Nach den Corona-Jahren habe ich fast vergessen, wie es sich anfühlt, in den beim Auftritt der Vorband noch lockeren Reihen einen geeigneten Standort für vier Personen auszuchecken: das Basislager, von dem aus zwischen Vor- und Hauptact noch mal eine losgeschickt wird, um die letzten Biere vor Konzertbeginn zu holen.
Doch jedes Mal, wenn ich denke, „hier ist es gut“, blicke ich hinter mir in etwa anderthalb Metern Höhe in ein empörtes oder klägliches Gesicht. Daraufhin grinse ich zerknirscht und gehe weiter, weil ich denke, dass ich das doch echt nicht bringen kann. Hier ist es eben nicht gut. Die sehen doch gar nix hinter mir. Wie habe ich das früher denn gemacht: einfach nicht drüber nachgedacht? Ich fürchte. Anscheinend habe ich in der Pandemie goldene Antennen der Empathie ausgebildet.
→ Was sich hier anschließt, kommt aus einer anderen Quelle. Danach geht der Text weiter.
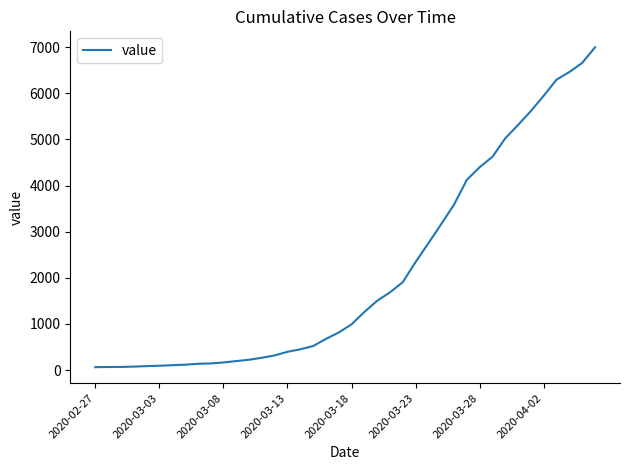

Does the chart display data point markers on the line(s)?

No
Obendrein scheinen sich die Menschen jüngst auch noch verkleinert zu haben. Gibt’s das? Hunderttausend Jahre lang wurden die Menschen immer größer, und nun auf einmal dieser Backlash. Vielleicht hat es evolutionäre Vorteile, da eine geringere Körpergröße den Aerosolen weniger Angriffsfläche bietet. Davor waren bei Konzerten doch viel mehr Typen meiner und nicht selten sogar noch krasseren Größe? Ich fiel gar nicht auf.
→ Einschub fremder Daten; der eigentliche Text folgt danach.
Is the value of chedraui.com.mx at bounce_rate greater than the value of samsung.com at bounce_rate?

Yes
Nun aber habe ich auf Schritt und Tritt so ein Godzilla-Feeling. Denn wohin ich auch trample, habe ich ein störendes Gefühl. Will heißen, ich habe das Gefühl, ich störe. Vor allem natürlich die Frauen. Ich würde mich gern kleinmachen, obwohl dann ja ich nichts mehr sähe. Aber dafür könnte ich wenigstens über die Schlechtigkeit der anderen Menschen und ihre unverschämte Größe jaulen. Alles besser als dieses entsetzliche Schuldgefühl.
Mit der autoaggressiven Scham der Konzertgroßen verhält es sich wie bei allen anderen Trägern unverdienter Privilegien auch: Die einen haben diese Scham, die anderen nicht; doch für die Benachteiligten ändert sich nichts, solange sich an der Situation selbst nichts ändert. Meine Betroffenheit entpuppt sich als wohlfeile Attitüde, die gesellschaftlich rein gar nichts bringt. Denn meinte ich es wirklich ernst, wäre ich ja wohl zuhause geblieben, oder würde mich auf den Boden setzen, was aber auch wieder rücksichtslos wäre, weil dann jede über mich drüberstolperte.
Ein konsequentes Fanal wäre es hingegen, sägte ich mir die Beine hier vor aller Augen knapp unter Kniehöhe ab. Aber dazu fehlt mir deutlich das Format: „Das tut doch weh, dann kann ich doch nicht mehr laufen, mimimi.“ Ach Gottchen, jetzt weint er, der salonlinke Gutmensch, da anstelle leerer Phrasen auf einmal Handlungen gefragt sind. Und so drücke ich mich am Ende einmal mehr vor meiner Verantwortung, und stelle mich einfach irgendwohin. Seht, liebe Kinder, die Antennen des Edelmanns sind wohl doch nur aus eitel Exkrement gemacht.
Nicht nur verlogen bin ich, sondern auch feige, denn nun surft auf dem schlechten Gewissen die Furcht. Ich erwarte, dass mir jeden Moment jemand entnervt von hinten eine überzieht. Verbrechen und Strafe – im Grunde wäre das nur fair. Also ich würde es an ihrer Stelle wahrscheinlich tun. Gender Pay Gap, Cybermobbing, Schlangen vor dem Klo, K.o.-Tropfen in der Limo und zu schlechter Letzt noch nach Schweiß stinkende Riesen vor der Nase, die einem beim arhythmischen Wippen auf die Eins und auf die Drei mit ihren Hacken die Zehen zermalmen. Irgendwann ist das Fass dann auch mal voll. Reine Notwehr.
Doch das einzige, was passiert, ist, dass sich hinter mir diese altbekannte, sich trichterförmig verjüngende Sichtschneise bildet. Man hält Abstand. Ich bin allein, ich riesengroßes Schwein.